The local banking sector is also preparing for drastic measures as gossip about bank mergers circulate in the market. Early this year, East West Bank made one of its biggest deal by acquiring Philam Savings Bank, a local subsidiary once under the international insurance giant AIG. PNB and Allied Bank of business magnate Lucio Tan, is also on talks of a possible merger in the near future as the damage of the global financial crisis deepens in the local economy.

Local mining sector is still making some "ups and downs" headlines as several bad and good news hit the industry this week.

Apex Mining said about 32,000 kilograms of ore with visible gold were discovered during the first week of exploration at a new vein in its mining project at Davao del Norte.

The company said information from this activity will form the basis of further exploration drilling and feasibility studies in its project in Maco town.
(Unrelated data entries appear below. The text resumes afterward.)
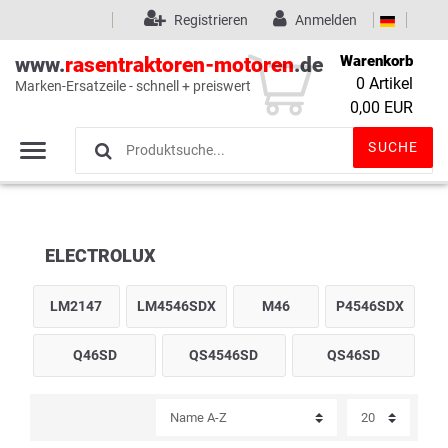
Registrieren
Anmelden
Warenkorb
www.
rasentraktoren-motoren
.de
0
Artikel
Marken-Ersatzeile - schnell + preiswert
Wunschliste
(0)
0,00 EUR
SUCHE
ELECTROLUX
LM2147
LM4546SDX
M46
P4546SDX
Q46SD
QS4546SD
QS46SD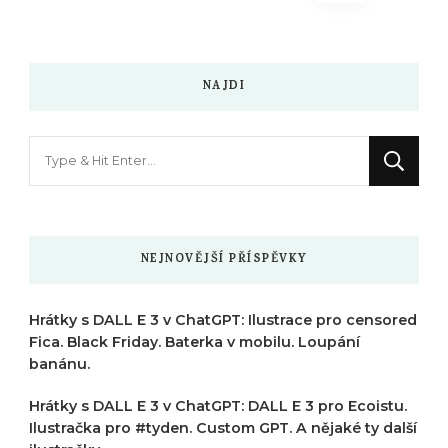
příspěvků
NAJDI
Hledáte
něco
?
NEJNOVĚJŠÍ PŘÍSPĚVKY
Hrátky s DALL E 3 v ChatGPT: Ilustrace pro censored
Fica. Black Friday. Baterka v mobilu. Loupání
banánu.
Hrátky s DALL E 3 v ChatGPT: DALL E 3 pro Ecoistu.
Ilustračka pro #tyden. Custom GPT. A nějaké ty další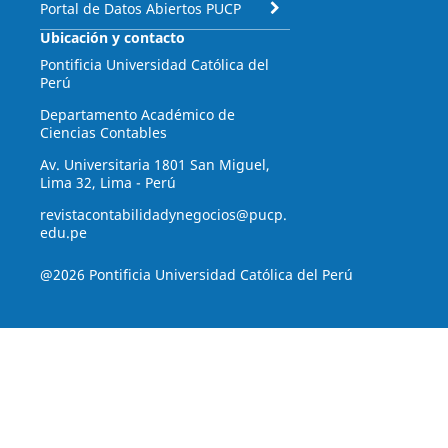
Portal de Datos Abiertos PUCP
Ubicación y contacto
Pontificia Universidad Católica del
Perú
Departamento Académico de
Ciencias Contables
Av. Universitaria 1801 San Miguel,
Lima 32, Lima - Perú
revistacontabilidadynegocios@pucp.
edu.pe
@2026 Pontificia Universidad Católica del Perú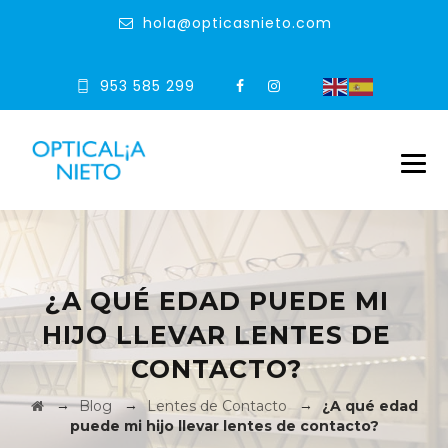
hola@opticasnieto.com
953 585 299
¿A QUÉ EDAD PUEDE MI
HIJO LLEVAR LENTES DE
CONTACTO?
→
→
→
Blog
Lentes de Contacto
¿A qué edad
puede mi hijo llevar lentes de contacto?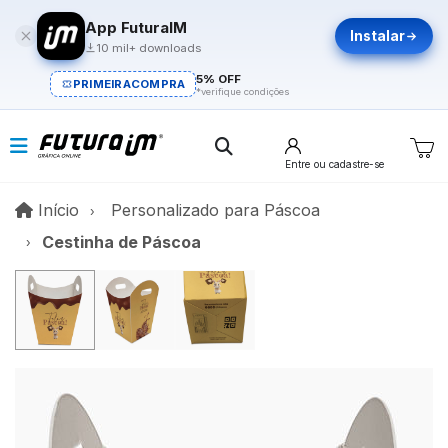
App FuturaIM
Instalar
10 mil+ downloads
5% OFF
PRIMEIRACOMPRA
*verifique condições
Entre
ou cadastre-se
Início
Início
Personalizado para Páscoa​
Cestinha de Páscoa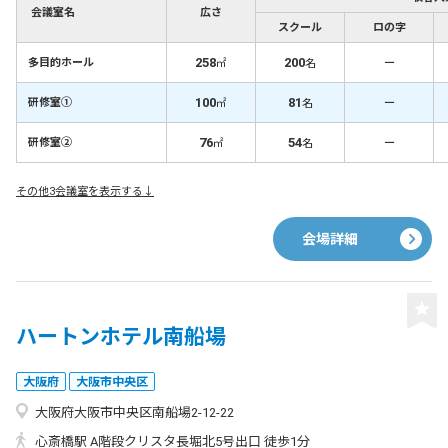
会議室名
広さ
スクール
ロの字
258
200
－
多目的ホール
㎡
名
100
81
－
研修室①
㎡
名
76
54
－
研修室②
㎡
名
その他3会議室を表示する↓
会場詳細
ハートンホテル南船場
大阪府
大阪市中央区
大阪府大阪市中央区南船場2-12-22
心斎橋駅 A階段クリスタ長堀北5号出口 徒歩1分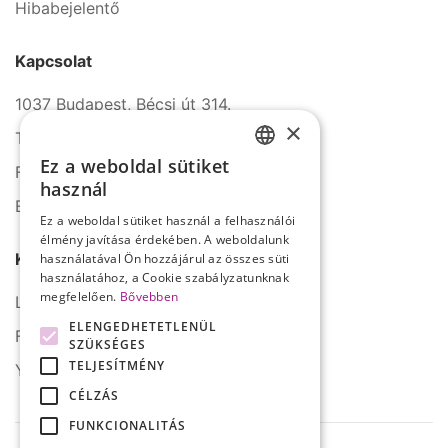
Hibabejelentő
Kapcsolat
1037 Budapest, Bécsi út 314.
×
Tel.: +36 1 272 2140
Ez a weboldal sütiket
Fax: +36 1 272 2150
HUNGARIAN
használ
E-mail: info@serco.hu
ENGLISH
Ez a weboldal sütiket használ a felhasználói
élmény javítása érdekében. A weboldalunk
Kövessen minket
használatával Ön hozzájárul az összes süti
használatához, a Cookie szabályzatunknak
megfelelően.
Bővebben
LinkedIn
ELENGEDHETETLENÜL
Facebook
SZÜKSÉGES
TELJESÍTMÉNY
YouTube
CÉLZÁS
FUNKCIONALITÁS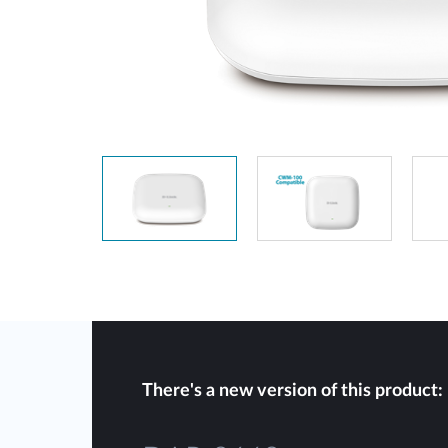
Przełączniki
niezarządzalne
Przełączniki
PoE
Akcesoria
Zarządzanie
Gdzie kupić
Media
Chmurowe
konwertery
systemy
zarządzania
Moduły
światłowodowe
Kontrolery
sieciowe
Kable DAC
Adaptery
PoE
There's a new version of this product: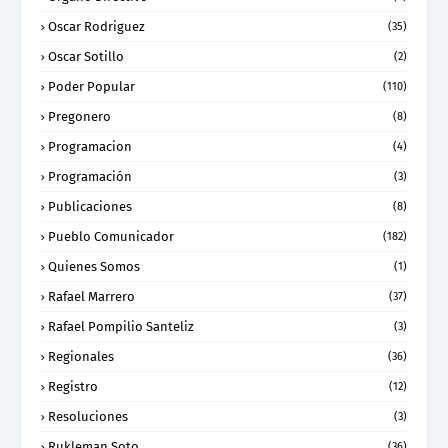
Oscar Rodriguez
(35)
Oscar Sotillo
(2)
Poder Popular
(110)
Pregonero
(8)
Programacion
(4)
Programación
(3)
Publicaciones
(8)
Pueblo Comunicador
(182)
Quienes Somos
(1)
Rafael Marrero
(37)
Rafael Pompilio Santeliz
(3)
Regionales
(36)
Registro
(12)
Resoluciones
(3)
Rukleman Soto
(36)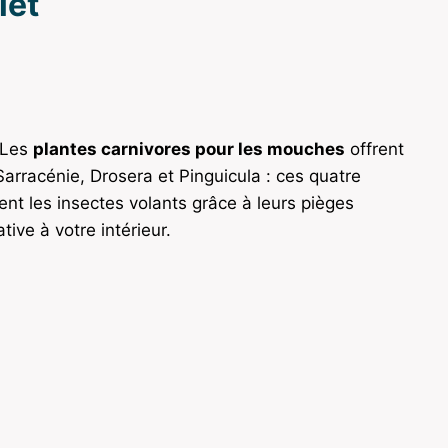
let
! Les
plantes carnivores pour les mouches
offrent
Sarracénie, Drosera et Pinguicula : ces quatre
t les insectes volants grâce à leurs pièges
ive à votre intérieur.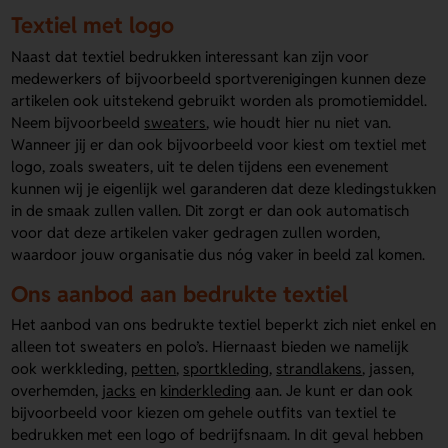
Textiel met logo
Naast dat textiel bedrukken interessant kan zijn voor
medewerkers of bijvoorbeeld sportverenigingen kunnen deze
artikelen ook uitstekend gebruikt worden als promotiemiddel.
Neem bijvoorbeeld
sweaters
, wie houdt hier nu niet van.
Wanneer jij er dan ook bijvoorbeeld voor kiest om textiel met
logo, zoals sweaters, uit te delen tijdens een evenement
kunnen wij je eigenlijk wel garanderen dat deze kledingstukken
in de smaak zullen vallen. Dit zorgt er dan ook automatisch
voor dat deze artikelen vaker gedragen zullen worden,
waardoor jouw organisatie dus nóg vaker in beeld zal komen.
Ons aanbod aan bedrukte textiel
Het aanbod van ons bedrukte textiel beperkt zich niet enkel en
alleen tot sweaters en polo’s. Hiernaast bieden we namelijk
ook werkkleding,
petten
,
sportkleding
,
strandlakens
, jassen,
overhemden,
jacks
en
kinderkleding
aan. Je kunt er dan ook
bijvoorbeeld voor kiezen om gehele outfits van textiel te
bedrukken met een logo of bedrijfsnaam. In dit geval hebben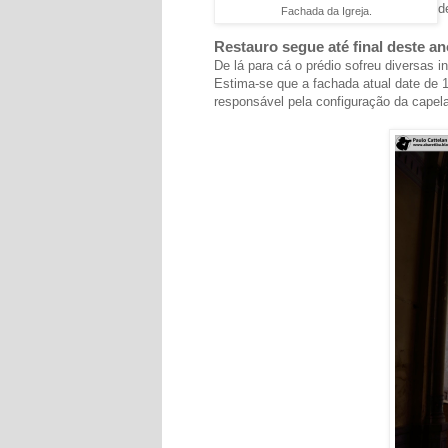
d
Fachada da Igreja.
Restauro segue até final deste an
De lá para cá o prédio sofreu diversas i
Estima-se que a fachada atual date de 
responsável pela configuração da capela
The listed company told regulators that it entered into a contract with a cooperative composed of villagers and local government units to explore the new vein system called Sagaysagay, which was discovered by locals last year.

"On the cooperative's first week of operation it gathered 800 bags at 40 kilograms per bag of ore," Apex said.

Sagaysagay contains ores with visible "free-gold" which is expected to result in higher gold recovery.

Apex said there had earlier been an influx of small-scale mining activities at the Sagaysagay vein system without consent from the company.

Apex said it decided to stop the illegal mining activities without antagonizing the locals by entering into a service contract with the local cooperative with members from the indigenous peoples and 15 barangays in Maco.